Source passage

All of lore.kernel.org
 help / color / mirror / Atom feed
From: Pavel Emelyanov <xemul@parallels.com>
To: Andy Lutomirski <luto@amacapital.net>
Cc: "linux-mm@kvack.org" <linux-mm@kvack.org>,
	Cyrill Gorcunov <gorcunov@gmail.com>,
	LKML <linux-kernel@vger.kernel.org>,
	Sasha Levin <sasha.levin@oracle.com>,
	Andrew Morton <akpm@linux-foundation.org>,
	Dave Jones <davej@redhat.com>
Subject: Re: mm: NULL ptr deref handling mmaping of special mappings
Date: Mon, 19 May 2014 12:27:29 +0400	[thread overview]
Message-ID: <5379C071.4090100@parallels.com> (raw)
In-Reply-To: <CALCETrWw7tS2Lpnb1OxgZpBwHvOSbDk2zBVtUTJEp5eooYUyhA@mail.gmail.com>

On 05/15/2014 11:42 PM, Andy Lutomirski wrote:
> On May 14, 2014 8:36 PM, "Pavel Emelyanov" <xemul@parallels.com> wrote:
>>
>> On 05/15/2014 02:23 AM, Andy Lutomirski wrote:
>>> On Wed, May 14, 2014 at 3:11 PM, Cyrill Gorcunov <gorcunov@gmail.com> wrote:
>>>> On Wed, May 14, 2014 at 02:33:54PM -0700, Andy Lutomirski wrote:
>>>>> On Wed, May 14, 2014 at 2:31 PM, Andrew Morton
>>>>> <akpm@linux-foundation.org> wrote:
>>>>>> On Wed, 14 May 2014 17:11:00 -0400 Sasha Levin <sasha.levin@oracle.com> wrote:
>>>>>>
>>>>>>>> In my linux-next all that code got deleted by Andy's "x86, vdso:
>>>>>>>> Reimplement vdso.so preparation in build-time C" anyway.  What kernel
>>>>>>>> were you looking at?
>>>>>>>
>>>>>>> Deleted? It appears in today's -next. arch/x86/vdso/vma.c:124 .
>>>>>>>
>>>>>>> I don't see Andy's patch removing that code either.
>>>>>>
>>>>>> ah, OK, it got moved from arch/x86/vdso/vdso32-setup.c into
>>>>>> arch/x86/vdso/vma.c.
>>>>>>
>>>>>> Maybe you managed to take a fault against the symbol area between the
>>>>>> _install_special_mapping() and the remap_pfn_range() call, but mmap_sem
>>>>>> should prevent that.

(Dataset records)
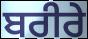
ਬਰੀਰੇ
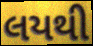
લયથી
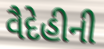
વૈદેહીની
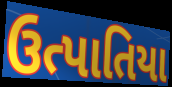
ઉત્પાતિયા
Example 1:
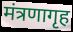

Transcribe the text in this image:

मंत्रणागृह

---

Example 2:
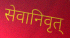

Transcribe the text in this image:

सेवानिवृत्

--

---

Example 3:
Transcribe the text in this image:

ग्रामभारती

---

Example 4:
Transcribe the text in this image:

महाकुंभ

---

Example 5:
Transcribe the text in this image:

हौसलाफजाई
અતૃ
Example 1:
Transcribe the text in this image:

---

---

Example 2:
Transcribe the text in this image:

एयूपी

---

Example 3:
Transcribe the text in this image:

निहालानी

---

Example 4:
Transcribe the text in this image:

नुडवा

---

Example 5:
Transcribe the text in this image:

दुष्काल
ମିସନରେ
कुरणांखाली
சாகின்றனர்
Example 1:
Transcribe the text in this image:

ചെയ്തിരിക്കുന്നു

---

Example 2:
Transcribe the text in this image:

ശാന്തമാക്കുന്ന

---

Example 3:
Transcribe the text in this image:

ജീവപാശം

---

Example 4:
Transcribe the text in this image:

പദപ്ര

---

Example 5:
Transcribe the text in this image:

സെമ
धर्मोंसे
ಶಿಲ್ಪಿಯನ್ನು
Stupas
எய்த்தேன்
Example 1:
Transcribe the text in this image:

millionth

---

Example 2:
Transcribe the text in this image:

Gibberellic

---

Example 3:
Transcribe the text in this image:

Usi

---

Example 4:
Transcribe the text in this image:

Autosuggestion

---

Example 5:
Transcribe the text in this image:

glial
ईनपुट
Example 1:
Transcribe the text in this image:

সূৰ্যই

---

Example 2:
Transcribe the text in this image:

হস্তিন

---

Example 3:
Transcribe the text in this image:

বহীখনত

Short problem 1
In the mailing-list thread, why does Andrew Morton doubt that a fault against the symbol area happened between the _install_special_mapping() and remap_pfn_range() calls?
Short problem 2
From the mailing-list thread, print the passage from "On 05/15/2014 11:42" to "you looking at?".
The listing is separate material, unconnected to the mailing-list thread.

Exercise result 1
He doubts it because mmap_sem should prevent a fault from being taken in that window.

Exercise result 2
On 05/15/2014 11:42 PM, Andy Lutomirski wrote:
> On May 14, 2014 8:36 PM, "Pavel Emelyanov" <xemul@parallels.com> wrote:
>>
>> On 05/15/2014 02:23 AM, Andy Lutomirski wrote:
>>> On Wed, May 14, 2014 at 3:11 PM, Cyrill Gorcunov <gorcunov@gmail.com> wrote:
>>>> On Wed, May 14, 2014 at 02:33:54PM -0700, Andy Lutomirski wrote:
>>>>> On Wed, May 14, 2014 at 2:31 PM, Andrew Morton
>>>>> <akpm@linux-foundation.org> wrote:
>>>>>> On Wed, 14 May 2014 17:11:00 -0400 Sasha Levin <sasha.levin@oracle.com> wrote:
>>>>>>
>>>>>>>> In my linux-next all that code got deleted by Andy's "x86, vdso:
>>>>>>>> Reimplement vdso.so preparation in build-time C" anyway.  What kernel
>>>>>>>> were you looking at?